Department of Neurochemistry, Institute of Psychiatry and Neurology, 02-957 Warsaw, 9 Sobieskiego Street, Poland.
Neurobiol Learn Mem. 2010 Nov;94(4):499-508. doi: 10.1016/j.nlm.2010.09.001. Epub 2010 Sep 15.
In this paper we used a model of individual differences in fear responses in rats selected according to their low and high freezing response in the contextual fear test and termed these animals "low- and high anxiety" rats, respectively. We studied differences in the density of GABA-A receptor alpha-2 subunits and gephyrin in the brain structures of low (LR) and high (HR) anxiety rats subjected to extinction trials and re-learning of a conditioned fear response. We found different patterns of spontaneous (western blotting) and fear-stimulated expression of alpha-2 subunits and gephyrin (western blotting and immunocytochemistry) in brain structures of HR and LR animals. Increased basal concentrations of alpha-2 subunits in the amygdala were observed in HR rats (compared to unconditioned control group). The density of alpha-2 subunits in the amygdala negatively correlated with freezing response duration in the aversive context on re-learning in the same group of animals. This finding supports data on the role of GABA-A receptor alpha-2 subunits in the amygdala in modulation of anxiety-like behaviour. Western blotting revealed that exposure of HR animals to fear-conditioned context upon re-test of the conditioned fear test elevated the concentration of alpha-2 subunits in the amygdala and prefrontal cortex. In addition, immunocytochemistry showed that conditioned fear increased the number of cells co-expressing alpha-2 subunits and gephyrin in the basolateral amygdala and dentate gyrus of the hippocampus in the HR group. Together, these findings suggest that animals that are more vulnerable to stress differ in the intracellular mechanisms that control GABA-A receptor trafficking in limbic structures (hippocampus and amygdala), which are involved in the control of emotional behaviour. These data indicate a possible mechanism for the variable effects of benzodiazepines among patients with anxiety disorders. The obtained data may also help to better explain the neurobiological mechanisms that operate in clinical situations where anxious patients subjected to exposure therapy are exposed to an aversive, contextual and conditioning stimulus.

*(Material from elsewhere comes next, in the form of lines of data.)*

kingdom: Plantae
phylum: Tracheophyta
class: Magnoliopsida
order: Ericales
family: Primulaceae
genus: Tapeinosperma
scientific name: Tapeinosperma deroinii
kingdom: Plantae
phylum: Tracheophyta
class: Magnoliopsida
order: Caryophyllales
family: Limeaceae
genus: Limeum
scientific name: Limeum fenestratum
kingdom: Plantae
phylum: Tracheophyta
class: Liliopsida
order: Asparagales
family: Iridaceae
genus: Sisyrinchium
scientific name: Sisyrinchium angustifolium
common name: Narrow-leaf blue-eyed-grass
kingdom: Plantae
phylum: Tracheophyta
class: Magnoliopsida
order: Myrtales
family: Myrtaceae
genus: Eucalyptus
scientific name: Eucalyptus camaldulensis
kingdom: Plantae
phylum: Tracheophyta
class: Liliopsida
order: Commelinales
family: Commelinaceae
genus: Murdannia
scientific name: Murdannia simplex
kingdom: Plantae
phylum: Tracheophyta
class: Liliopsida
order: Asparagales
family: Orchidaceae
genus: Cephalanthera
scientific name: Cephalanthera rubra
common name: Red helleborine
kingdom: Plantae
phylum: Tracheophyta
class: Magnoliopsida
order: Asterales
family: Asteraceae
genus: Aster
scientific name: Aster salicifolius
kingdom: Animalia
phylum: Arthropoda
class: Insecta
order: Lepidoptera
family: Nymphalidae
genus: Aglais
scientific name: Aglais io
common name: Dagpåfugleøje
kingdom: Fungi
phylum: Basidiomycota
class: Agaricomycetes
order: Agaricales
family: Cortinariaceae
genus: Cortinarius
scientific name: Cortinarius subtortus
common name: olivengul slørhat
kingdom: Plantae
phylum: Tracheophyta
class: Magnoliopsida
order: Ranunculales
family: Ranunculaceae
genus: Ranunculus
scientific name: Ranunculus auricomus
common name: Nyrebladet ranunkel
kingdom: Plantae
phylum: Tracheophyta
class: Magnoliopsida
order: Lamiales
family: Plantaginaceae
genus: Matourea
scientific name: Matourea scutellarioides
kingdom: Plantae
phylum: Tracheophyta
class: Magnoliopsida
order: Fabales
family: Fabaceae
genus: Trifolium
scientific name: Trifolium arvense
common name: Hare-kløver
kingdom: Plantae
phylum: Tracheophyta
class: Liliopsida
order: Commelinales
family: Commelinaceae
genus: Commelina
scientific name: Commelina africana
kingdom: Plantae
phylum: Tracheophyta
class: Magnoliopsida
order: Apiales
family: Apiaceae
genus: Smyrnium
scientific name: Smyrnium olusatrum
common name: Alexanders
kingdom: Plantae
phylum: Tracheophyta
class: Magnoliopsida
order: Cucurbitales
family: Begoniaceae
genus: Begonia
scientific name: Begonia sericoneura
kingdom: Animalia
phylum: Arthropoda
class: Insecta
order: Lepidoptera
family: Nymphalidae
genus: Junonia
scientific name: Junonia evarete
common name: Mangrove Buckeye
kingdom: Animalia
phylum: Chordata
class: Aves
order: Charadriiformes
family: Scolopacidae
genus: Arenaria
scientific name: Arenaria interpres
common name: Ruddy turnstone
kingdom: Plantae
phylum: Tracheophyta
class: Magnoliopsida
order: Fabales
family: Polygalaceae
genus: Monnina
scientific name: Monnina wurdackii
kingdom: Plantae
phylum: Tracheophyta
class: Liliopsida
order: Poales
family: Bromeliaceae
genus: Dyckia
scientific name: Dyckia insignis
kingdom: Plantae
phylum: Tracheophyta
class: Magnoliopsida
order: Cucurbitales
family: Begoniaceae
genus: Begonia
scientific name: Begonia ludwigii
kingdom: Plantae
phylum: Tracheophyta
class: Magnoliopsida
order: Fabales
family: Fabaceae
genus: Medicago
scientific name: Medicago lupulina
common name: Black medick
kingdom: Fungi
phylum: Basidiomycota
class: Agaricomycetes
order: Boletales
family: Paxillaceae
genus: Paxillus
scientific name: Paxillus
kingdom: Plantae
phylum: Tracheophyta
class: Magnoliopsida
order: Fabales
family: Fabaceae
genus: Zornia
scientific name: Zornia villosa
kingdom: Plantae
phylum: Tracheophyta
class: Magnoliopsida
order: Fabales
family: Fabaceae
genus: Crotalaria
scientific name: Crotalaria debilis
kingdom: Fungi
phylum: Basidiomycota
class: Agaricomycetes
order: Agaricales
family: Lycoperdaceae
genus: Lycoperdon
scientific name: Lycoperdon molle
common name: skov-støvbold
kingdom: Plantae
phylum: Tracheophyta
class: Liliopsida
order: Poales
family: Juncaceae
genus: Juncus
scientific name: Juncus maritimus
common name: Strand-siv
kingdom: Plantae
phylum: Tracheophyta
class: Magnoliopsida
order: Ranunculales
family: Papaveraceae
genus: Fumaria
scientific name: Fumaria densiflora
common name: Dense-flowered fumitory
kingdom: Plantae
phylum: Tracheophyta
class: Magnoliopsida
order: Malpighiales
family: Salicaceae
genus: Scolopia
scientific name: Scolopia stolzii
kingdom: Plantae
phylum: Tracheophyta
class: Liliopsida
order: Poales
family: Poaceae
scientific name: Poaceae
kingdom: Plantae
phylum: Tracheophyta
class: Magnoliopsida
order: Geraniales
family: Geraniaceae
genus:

在这项研究中,我们使用了根据其在情境恐惧测试中的低冻结反应和高冻结反应选择的恐惧反应个体差异模型,将这些动物分别命名为“低焦虑”和“高焦虑”大鼠。我们研究了在消退试验和重新学习条件性恐惧反应后,大脑结构中 GABA-A 受体 α-2 亚基和 gephyrin 的密度在低(LR)和高(HR)焦虑大鼠中的差异。我们发现 HR 和 LR 动物大脑结构中α-2 亚基和 gephyrin 的自发(western blotting)和恐惧刺激表达存在不同模式(western blotting 和免疫细胞化学)。在 HR 大鼠的杏仁核中观察到 α-2 亚基的基础浓度增加(与未条件对照组相比)。在同一组动物的重新学习中,杏仁核中 α-2 亚基的密度与厌恶环境中的冻结反应持续时间呈负相关。这一发现支持了 GABA-A 受体 α-2 亚基在杏仁核中在调节焦虑样行为中的作用的数据。Western blotting 显示,在重新测试条件性恐惧测试时,将 HR 动物暴露于恐惧条件环境中,会导致杏仁核和前额叶皮层中 α-2 亚基的浓度升高。此外,免疫细胞化学显示,在 HR 组中,条件性恐惧增加了基底外侧杏仁核和海马齿状回中共同表达 α-2 亚基和 gephyrin 的细胞数量。总之,这些发现表明,对压力更敏感的动物在控制边缘结构(海马体和杏仁核)中 GABA-A 受体转运的细胞内机制上存在差异,这与情绪行为的控制有关。这些数据表明,在焦虑障碍患者中,苯二氮䓬类药物的作用存在差异,可能存在一种机制。这些数据还可能有助于更好地解释在焦虑患者接受暴露疗法时暴露于厌恶、情境和条件刺激的临床情况下起作用的神经生物学机制。